The ingredients needed to make Healthy Jambalaya:
- Prepare 3 cups brown rice I use Brown Basamati from Aldi
- Make ready 2 packs Beef Sausage cut into rounds
- Take 1 whole onion
- Make ready I finely chopped green belle pepper
- Get 2 (4 cups) cans of crushed tomato sauce
- Make ready 6 cups water
- Get onion powder
- Get Louisiana seasoning
- Take salt
- Prepare pepper
- Prepare lawrys garlic powder and parsley seasoning
- Take oregano
Classic Louisiana meal - hearty and filling. This Jambalaya is certainly loaded with healthy and nutritious ingredients. Healthy Jambalaya with Sausage & Shrimp #lowcarb #paleo. Though authentic jambalaya typically calls for sausage and/or seafood, this meat-free version is still big on flavor and is likely to be.
Instructions to make Healthy Jambalaya:
- Chop onions, belle pepper, and sausage
- In a pot add water, crushed tomato sauce, and rice.

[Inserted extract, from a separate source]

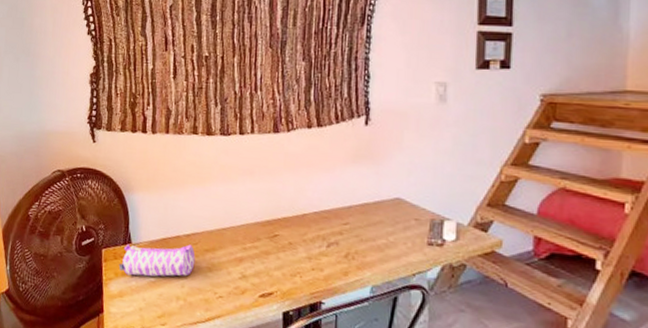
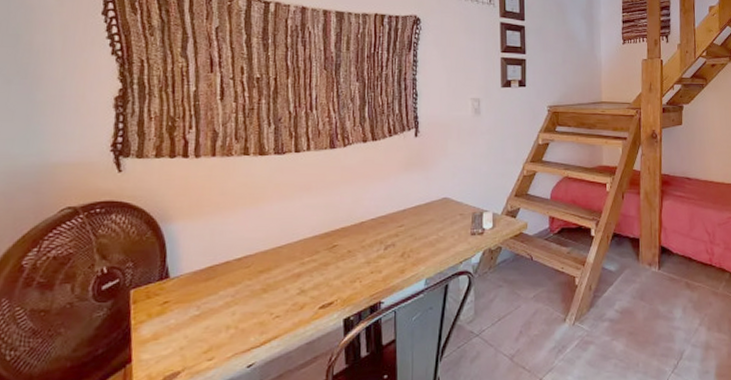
pencil case: present [118,243,196,277] -> none [152,268,248,314]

Now this is just me I add my seasonings then but I know I'm going to taste toward the end and add more based on taste
- Add chopped onion belle pepper and sausage
- Really simple boil all ingredients for about 2 1/2 hours but this is also just me..brown rice has to cook awhile so I medium cook the first hour slow cook the rest of the time. checking and stirring as I go.
- Once that brown rice rises to the top the first time turn on mid low probably last 30 mins
- After that and you stir and taste and rice is tender it's seasoned we'll to taste turn pot off but let sit for 45 mins with lid on and left over heat the rice will plump more and thicken the jambalaya
- You can do corn fritters to go with it or corn bread
A healthy jambalaya soup will certainly spice things up a little and get you excited about watching what you eat like never before. You won't miss the meat in this healthy jambalaya recipe. Vegan smoked sausage takes its place while the classic "trinity" of vegetables–onion, red bell pepper and celery. Become a member, post a recipe and get free nutritional analysis Jambalaya. get the Food.com app. Watch on your iPhone, iPad, Apple TV, Android, Roku, or Fire TV.
So that’s going to wrap it up for this special food healthy jambalaya recipe. Thank you very much for reading. I’m sure that you can make this at home. There’s gonna be interesting food in home recipes coming up. Remember to save this page in your browser, and share it to your loved ones, colleague and friends. Thanks again for reading. Go on get cooking!